When the participants were divided into four groups on the basis of both LDL and triglyceride levels, those in the group with under 150 for triglycerides and under 70 for LDL did the best.
They had a 28 percent lower risk than those in the group with the highest readings for both LDL and triglycerides, he says.
“At the present time, we don’t have a recommendation for triglyceride lowering, so the next logical step is a study to determine whether lowering triglycerides and LDL reduces risk more than lowering LDL alone,” he says. Two such studies are in progress, he notes.
Mediterranean Diet a Good Approach
Previous research has already pointed toward such a connection: A study that appeared in the medical journal Neurology last December found a link between triglycerides and stroke risk.
And research published in the Journal of the American Medical Association (JAMA) last July showed that when high triglyceride levels showed up in nonfasting cholesterol tests, there was an increased risk for a future heart attack.
Dr. Leslie Cho of the Women’s Cardiovascular Center at the Cleveland Clinic, notes that the new report “is not a huge surprise.”
She says, “The unique thing about this study is that even if you control bad LDL cholesterol to less than 70, you still need to look at triglycerides.”
The problem with triglycerides is that “they are the most unstable fats in the body,” so that at least two readings are needed to get an accurate measure of blood levels, she explains.
Dr. Miller says, “I am proactive about both LDL cholesterol and triglycerides.”

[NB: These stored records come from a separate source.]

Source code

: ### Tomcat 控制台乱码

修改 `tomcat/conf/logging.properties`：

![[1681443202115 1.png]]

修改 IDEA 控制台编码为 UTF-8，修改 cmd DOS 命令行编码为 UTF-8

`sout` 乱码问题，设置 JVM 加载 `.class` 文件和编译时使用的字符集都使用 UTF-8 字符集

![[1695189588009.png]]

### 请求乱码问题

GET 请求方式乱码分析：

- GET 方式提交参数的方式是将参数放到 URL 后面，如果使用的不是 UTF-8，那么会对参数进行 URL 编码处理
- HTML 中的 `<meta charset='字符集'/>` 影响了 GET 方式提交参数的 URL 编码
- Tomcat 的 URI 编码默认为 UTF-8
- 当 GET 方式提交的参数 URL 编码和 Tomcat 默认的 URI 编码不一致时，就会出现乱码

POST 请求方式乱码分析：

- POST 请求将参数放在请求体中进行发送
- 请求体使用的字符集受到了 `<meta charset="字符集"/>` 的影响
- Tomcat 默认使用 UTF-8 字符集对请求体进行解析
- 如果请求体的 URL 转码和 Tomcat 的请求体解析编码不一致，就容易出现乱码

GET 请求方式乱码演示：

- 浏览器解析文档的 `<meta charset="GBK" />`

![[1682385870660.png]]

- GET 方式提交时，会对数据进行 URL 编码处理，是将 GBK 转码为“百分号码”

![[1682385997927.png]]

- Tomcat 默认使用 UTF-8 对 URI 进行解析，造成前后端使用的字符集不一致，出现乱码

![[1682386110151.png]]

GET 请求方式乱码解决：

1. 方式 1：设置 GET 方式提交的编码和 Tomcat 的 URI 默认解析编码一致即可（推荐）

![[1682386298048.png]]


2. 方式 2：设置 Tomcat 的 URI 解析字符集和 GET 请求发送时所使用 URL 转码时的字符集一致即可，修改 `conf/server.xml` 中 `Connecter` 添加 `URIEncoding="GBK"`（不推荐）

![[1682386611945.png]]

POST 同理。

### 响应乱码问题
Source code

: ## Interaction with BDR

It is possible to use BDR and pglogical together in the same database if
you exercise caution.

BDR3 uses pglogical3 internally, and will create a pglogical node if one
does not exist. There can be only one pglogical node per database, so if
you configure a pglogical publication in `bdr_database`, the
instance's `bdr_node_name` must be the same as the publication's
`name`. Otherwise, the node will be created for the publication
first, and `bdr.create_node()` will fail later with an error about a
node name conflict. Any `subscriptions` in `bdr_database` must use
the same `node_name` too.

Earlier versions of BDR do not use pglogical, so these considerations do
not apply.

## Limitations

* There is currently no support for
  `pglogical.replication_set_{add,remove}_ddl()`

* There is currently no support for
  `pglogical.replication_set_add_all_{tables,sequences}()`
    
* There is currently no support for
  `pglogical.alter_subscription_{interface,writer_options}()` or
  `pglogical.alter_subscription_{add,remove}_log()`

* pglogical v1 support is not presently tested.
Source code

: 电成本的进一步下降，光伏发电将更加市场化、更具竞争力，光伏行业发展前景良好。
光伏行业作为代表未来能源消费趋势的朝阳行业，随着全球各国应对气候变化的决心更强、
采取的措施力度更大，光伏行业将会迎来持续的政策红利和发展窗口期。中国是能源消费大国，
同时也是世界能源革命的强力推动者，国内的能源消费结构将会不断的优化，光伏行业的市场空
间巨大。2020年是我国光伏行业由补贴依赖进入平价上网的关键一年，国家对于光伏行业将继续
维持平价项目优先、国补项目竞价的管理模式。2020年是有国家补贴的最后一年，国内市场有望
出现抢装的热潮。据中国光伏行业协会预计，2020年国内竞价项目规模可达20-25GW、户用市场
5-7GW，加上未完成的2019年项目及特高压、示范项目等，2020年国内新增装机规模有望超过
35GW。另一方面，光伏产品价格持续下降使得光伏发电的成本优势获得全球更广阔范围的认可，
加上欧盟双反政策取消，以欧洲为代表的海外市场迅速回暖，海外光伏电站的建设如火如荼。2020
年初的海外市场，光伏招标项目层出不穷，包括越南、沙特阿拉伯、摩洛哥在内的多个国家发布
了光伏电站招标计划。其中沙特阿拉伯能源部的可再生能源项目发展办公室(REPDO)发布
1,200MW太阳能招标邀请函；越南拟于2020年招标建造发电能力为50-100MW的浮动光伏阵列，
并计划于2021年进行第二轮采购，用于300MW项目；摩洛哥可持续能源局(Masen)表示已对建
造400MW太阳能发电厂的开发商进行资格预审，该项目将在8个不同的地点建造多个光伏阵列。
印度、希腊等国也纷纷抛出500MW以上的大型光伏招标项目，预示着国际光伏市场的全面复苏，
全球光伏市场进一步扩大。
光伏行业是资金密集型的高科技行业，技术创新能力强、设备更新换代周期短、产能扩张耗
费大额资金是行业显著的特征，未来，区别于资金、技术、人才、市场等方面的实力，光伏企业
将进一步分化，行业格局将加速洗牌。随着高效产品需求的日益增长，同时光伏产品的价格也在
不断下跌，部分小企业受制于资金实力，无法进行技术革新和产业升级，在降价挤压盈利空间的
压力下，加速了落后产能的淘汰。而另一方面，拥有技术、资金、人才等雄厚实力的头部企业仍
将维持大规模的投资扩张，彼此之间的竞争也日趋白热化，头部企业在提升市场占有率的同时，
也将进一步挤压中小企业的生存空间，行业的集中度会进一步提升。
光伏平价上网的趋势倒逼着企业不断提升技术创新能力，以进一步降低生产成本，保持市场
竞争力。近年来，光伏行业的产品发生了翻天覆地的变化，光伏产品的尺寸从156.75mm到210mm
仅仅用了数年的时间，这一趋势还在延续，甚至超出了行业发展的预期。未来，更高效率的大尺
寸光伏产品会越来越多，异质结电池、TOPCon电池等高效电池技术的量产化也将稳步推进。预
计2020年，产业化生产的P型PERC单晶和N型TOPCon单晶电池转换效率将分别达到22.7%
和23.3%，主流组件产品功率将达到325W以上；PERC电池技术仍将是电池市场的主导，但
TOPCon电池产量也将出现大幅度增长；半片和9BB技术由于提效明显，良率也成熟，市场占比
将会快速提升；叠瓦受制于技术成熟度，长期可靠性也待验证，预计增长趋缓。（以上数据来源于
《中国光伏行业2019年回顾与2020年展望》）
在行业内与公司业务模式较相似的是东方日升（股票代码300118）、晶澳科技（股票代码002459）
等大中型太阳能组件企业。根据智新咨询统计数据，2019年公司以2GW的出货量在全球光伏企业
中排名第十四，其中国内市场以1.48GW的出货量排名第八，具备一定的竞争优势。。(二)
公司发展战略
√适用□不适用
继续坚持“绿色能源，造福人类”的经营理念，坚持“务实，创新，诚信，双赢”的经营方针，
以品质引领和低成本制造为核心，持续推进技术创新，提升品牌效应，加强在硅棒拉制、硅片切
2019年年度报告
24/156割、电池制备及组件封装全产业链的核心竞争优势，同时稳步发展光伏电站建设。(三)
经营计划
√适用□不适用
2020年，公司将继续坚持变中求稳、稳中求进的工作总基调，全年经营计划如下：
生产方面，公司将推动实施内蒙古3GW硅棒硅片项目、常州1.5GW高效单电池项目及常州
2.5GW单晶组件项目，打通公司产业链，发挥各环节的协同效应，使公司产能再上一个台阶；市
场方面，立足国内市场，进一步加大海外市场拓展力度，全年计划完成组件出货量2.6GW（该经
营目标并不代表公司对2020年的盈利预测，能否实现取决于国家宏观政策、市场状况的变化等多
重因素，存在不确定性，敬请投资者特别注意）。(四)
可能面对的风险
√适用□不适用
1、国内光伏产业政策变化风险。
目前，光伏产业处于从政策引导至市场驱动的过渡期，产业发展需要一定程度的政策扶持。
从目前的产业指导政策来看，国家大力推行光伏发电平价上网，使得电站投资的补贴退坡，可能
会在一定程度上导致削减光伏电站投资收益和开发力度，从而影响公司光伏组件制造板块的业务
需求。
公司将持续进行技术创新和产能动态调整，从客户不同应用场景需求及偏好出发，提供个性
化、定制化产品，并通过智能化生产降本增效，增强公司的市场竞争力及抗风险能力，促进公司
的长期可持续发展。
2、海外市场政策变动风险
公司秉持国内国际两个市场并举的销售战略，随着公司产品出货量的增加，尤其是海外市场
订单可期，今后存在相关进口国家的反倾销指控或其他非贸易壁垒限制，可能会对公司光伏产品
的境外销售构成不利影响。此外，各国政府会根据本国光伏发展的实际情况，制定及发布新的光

Several measures can be taken to lower triglyceride levels – many of them are already recommended on general principles for reduction of coronary risk.
One is to eat a Mediterranean diet, rich in fish. Omega-3 fatty acids can lower triglyceride levels, as can niacin, and exercise has a beneficial effect, says Dr. Miller. Statins also have some triglyceride-lowering effect, he notes.
“If you can effectively get both LDL cholesterol and triglycerides down, you are going to do better,” says Dr. Miller.